Will you extract the entries word for word? Images should not appear in the copy.

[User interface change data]
= Beginning of Section =

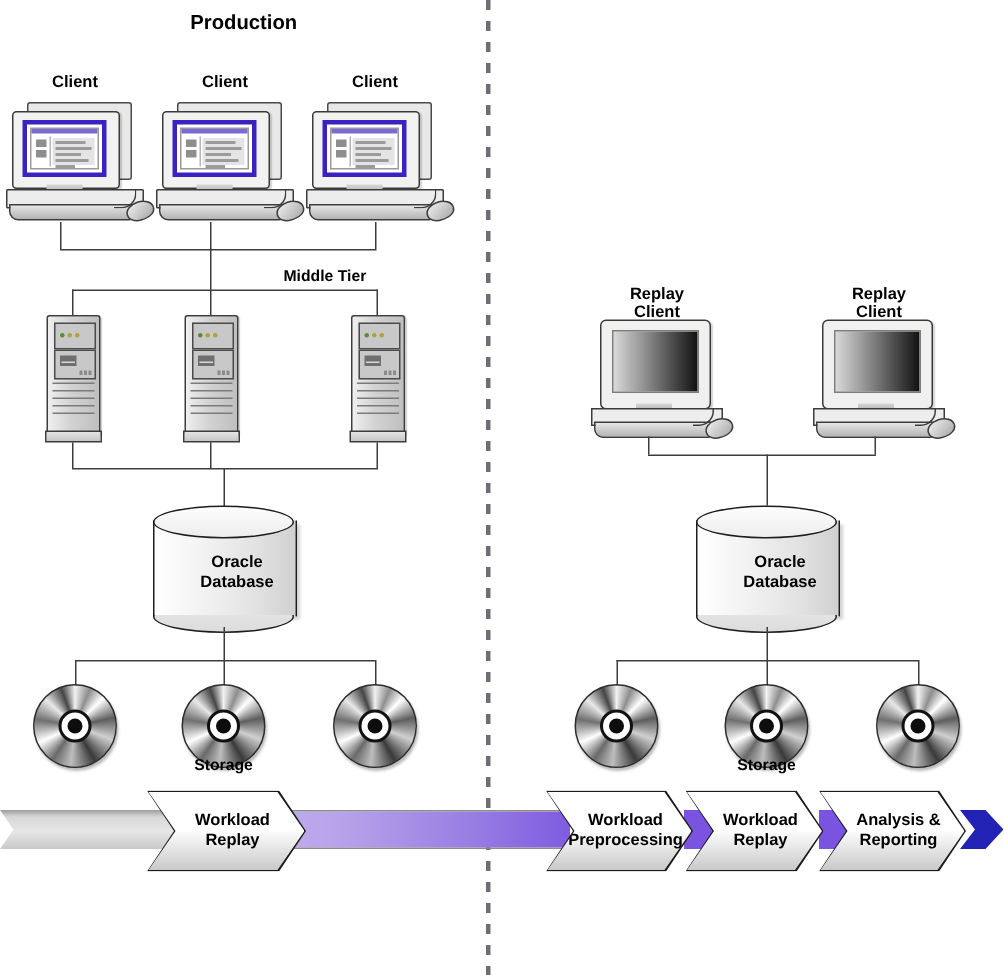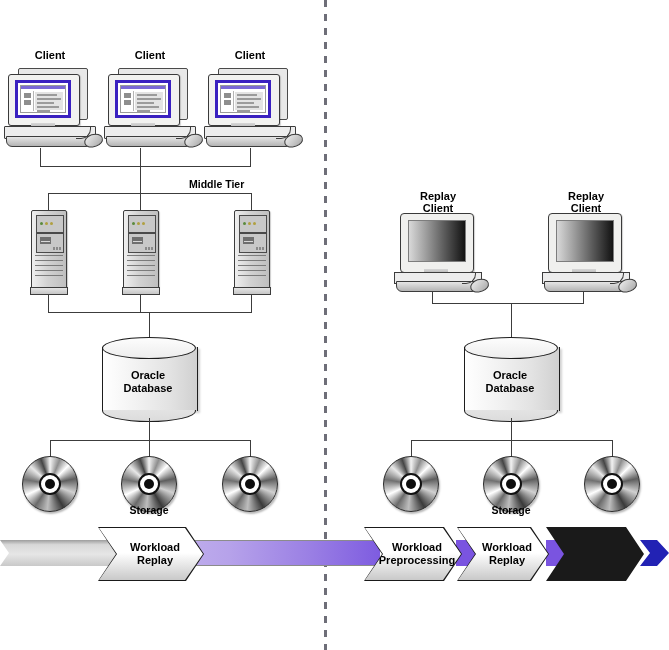--- a/index.html
+++ b/index.html
@@ -347,6 +347,7 @@
 
 <div id="diagram">
 
+  <div class="lbl section-title" style="left:0px; top:8px; width:325px;">Production</div>
 
   <div class="divider"></div>
 

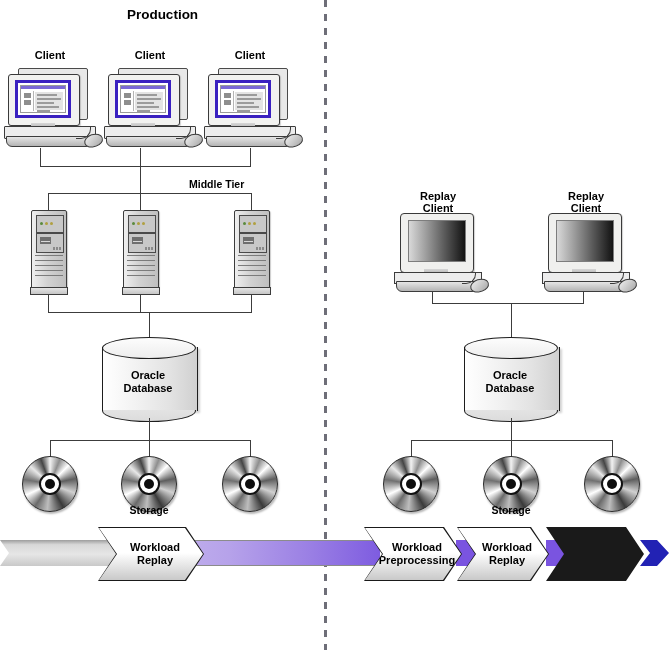--- a/index.html
+++ b/index.html
@@ -235,7 +235,7 @@
   }
 
   
-  .db { position: absolute; width: 92px; height: 86px; }
+  .db { position: absolute; width: 92px; height: 86px; padding-left: 20px; }
   .db .body {
     position: absolute; left: 0; top: 10px; width: 94px; height: 64px;
     background: linear-gradient(to right, #ffffff 0%, #f2f2f2 35%, #e2e2e2 72%, #d0d0d0 100%);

= End of Section =

• Output for this exercise:
--- a/index.html
+++ b/index.html
@@ -347,6 +347,7 @@
 
 <div id="diagram">
 
+  <div class="lbl section-title" style="left:0px; top:8px; width:325px;">Production</div>
 
   <div class="divider"></div>
 

--- a/index.html
+++ b/index.html
@@ -235,7 +235,7 @@
   }
 
   
-  .db { position: absolute; width: 92px; height: 86px; }
+  .db { position: absolute; width: 92px; height: 86px; padding-left: 20px; }
   .db .body {
     position: absolute; left: 0; top: 10px; width: 94px; height: 64px;
     background: linear-gradient(to right, #ffffff 0%, #f2f2f2 35%, #e2e2e2 72%, #d0d0d0 100%);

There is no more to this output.